Aim of the exercise => Continue the project write-up on storing HUD homelessness data in a SQLite database from the point where it stops.

[[ Text block open ]]

The extracted dataframes from the HUD data will be stored utilizing a SQlite database. Once data is cleaned of irrelevant columns and cleaned to eliminate non-populated data and revise any pieces of data that diverge from the expected value ranges, the tables will be merged based upon the CoC indices as our master key for all values. Because the content of our database is expected to be manageable from a data size standpoint, all files will be saved to the repository, with the ability to read in the data from any project participant individual on their own machine, reducing the need to rely upon a centrally stored database. This will also serve to let each team member manipulate the data on their unique branches to ensure that all content is sercure, yet able to accomodate independent research without burdensome lockout/tag-out procedures to maintain data integrity. The tables we intend to read into the dataframe include:

  • CityData
  • ShelterAvailability
  • HomelessCounts
  • HomelessFunding

Database Diagram

If there is additional need to contextualize the data, we intend to incorporate metropolitan statistical area data that can assist in providing some demographic and socioeconomic context to the areas supported by the specific CoCs of interest in our analysis.

[[ Text block closed ]]
[[ Source data open ]]

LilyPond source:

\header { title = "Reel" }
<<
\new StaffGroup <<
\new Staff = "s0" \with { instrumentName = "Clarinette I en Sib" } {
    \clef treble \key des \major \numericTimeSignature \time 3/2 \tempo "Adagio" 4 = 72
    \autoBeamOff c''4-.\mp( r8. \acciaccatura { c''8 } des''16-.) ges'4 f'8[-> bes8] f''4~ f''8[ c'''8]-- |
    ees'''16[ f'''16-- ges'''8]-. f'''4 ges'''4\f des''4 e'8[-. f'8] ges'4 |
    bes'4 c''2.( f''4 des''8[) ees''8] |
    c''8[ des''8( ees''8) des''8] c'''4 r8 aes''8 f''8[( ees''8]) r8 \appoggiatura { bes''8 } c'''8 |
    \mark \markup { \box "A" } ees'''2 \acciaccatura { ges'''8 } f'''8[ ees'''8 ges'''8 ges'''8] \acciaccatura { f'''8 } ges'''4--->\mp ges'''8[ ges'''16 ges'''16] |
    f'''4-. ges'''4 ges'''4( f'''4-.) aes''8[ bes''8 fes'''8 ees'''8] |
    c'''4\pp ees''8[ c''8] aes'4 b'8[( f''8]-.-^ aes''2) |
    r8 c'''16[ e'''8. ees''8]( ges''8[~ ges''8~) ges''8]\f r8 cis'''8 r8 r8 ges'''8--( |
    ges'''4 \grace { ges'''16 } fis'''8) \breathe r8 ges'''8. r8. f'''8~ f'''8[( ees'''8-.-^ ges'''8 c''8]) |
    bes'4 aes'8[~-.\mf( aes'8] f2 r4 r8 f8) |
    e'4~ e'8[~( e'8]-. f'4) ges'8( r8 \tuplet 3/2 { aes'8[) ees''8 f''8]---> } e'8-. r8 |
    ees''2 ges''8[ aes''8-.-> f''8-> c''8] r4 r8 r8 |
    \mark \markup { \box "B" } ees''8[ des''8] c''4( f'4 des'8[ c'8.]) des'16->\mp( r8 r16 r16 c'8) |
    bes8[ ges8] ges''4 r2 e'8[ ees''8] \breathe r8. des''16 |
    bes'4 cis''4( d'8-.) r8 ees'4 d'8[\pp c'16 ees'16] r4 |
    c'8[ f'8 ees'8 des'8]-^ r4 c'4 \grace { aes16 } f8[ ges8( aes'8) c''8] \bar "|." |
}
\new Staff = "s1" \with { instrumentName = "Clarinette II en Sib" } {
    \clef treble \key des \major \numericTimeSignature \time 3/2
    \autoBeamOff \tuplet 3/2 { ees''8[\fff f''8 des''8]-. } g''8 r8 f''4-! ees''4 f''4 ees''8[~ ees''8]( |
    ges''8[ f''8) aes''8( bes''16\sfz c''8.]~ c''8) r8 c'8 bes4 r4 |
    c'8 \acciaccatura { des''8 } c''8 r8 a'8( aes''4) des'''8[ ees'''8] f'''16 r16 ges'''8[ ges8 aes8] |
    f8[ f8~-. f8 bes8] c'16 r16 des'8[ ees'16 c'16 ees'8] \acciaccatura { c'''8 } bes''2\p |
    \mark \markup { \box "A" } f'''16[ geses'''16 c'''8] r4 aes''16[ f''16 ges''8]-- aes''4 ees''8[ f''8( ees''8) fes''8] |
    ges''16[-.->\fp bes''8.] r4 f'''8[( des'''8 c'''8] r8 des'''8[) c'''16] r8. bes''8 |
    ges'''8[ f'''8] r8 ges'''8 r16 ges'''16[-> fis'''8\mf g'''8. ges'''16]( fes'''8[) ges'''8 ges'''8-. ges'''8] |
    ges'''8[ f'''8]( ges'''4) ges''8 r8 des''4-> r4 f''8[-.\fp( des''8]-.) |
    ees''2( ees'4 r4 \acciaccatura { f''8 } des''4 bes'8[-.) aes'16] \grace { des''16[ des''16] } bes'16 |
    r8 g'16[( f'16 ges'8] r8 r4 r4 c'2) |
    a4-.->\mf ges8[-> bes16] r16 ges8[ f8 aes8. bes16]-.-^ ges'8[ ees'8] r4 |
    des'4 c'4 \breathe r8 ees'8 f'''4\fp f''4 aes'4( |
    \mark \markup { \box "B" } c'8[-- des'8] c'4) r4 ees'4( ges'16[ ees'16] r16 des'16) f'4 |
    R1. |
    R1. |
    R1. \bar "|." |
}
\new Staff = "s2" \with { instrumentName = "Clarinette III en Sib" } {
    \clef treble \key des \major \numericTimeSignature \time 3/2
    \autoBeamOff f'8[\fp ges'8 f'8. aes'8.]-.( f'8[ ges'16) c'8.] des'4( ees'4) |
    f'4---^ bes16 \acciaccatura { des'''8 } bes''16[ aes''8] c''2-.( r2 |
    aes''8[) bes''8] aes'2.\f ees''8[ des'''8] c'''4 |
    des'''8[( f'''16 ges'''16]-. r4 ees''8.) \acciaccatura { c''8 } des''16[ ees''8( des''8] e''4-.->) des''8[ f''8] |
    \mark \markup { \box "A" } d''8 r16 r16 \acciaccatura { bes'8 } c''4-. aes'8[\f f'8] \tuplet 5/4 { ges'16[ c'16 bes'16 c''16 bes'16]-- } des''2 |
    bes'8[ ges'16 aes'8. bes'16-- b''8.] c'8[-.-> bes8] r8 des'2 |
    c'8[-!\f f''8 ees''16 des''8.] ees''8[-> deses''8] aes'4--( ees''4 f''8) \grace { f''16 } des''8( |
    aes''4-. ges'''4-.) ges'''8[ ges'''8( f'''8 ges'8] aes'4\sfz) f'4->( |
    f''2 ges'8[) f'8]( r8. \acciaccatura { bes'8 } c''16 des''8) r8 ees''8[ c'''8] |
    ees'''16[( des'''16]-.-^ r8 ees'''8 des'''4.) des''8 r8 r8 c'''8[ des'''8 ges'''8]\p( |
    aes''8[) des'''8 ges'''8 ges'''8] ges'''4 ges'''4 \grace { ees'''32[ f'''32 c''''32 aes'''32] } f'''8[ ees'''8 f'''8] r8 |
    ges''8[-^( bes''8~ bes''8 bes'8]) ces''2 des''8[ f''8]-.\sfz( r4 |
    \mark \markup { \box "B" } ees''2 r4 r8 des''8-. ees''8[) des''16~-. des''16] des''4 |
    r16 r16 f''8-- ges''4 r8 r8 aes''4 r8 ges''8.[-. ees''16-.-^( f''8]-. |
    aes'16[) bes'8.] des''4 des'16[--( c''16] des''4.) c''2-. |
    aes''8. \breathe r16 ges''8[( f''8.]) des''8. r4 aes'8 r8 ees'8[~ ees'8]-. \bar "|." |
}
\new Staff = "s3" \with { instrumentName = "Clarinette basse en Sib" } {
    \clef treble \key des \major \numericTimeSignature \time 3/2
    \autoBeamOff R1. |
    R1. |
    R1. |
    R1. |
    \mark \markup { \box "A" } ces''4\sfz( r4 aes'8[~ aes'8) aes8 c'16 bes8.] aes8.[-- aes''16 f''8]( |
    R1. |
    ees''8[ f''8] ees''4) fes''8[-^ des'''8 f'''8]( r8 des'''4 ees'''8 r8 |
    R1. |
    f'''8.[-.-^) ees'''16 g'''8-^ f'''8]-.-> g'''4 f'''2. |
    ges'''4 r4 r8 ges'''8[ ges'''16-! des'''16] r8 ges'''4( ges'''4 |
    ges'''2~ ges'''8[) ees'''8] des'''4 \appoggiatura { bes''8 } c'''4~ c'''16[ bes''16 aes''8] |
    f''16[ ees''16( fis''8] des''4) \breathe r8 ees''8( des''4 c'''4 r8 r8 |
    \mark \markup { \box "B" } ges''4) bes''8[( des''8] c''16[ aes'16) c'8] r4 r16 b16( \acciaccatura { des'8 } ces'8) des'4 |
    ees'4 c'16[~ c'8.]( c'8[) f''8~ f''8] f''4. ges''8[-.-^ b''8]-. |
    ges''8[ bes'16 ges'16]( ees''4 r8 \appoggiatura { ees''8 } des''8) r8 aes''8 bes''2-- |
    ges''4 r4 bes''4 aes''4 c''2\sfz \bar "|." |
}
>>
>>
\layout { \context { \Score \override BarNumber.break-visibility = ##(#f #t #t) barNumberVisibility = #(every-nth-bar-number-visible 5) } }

[[ Source data closed ]]

Result of this task =>
Link to Google Slides Presentation

Link to Tableau Dashboard

  • The tools we used to create our dashboard was searching the web to find related datasets to upload to Tableau. Once uploaded in Tableau Public, various bar graphs and maps were created to illustrate the overall homeless population and funding received to shelter those individuals.
  • One of the many benefits of using Tableau Public is the program allows you to create interative data visualizations.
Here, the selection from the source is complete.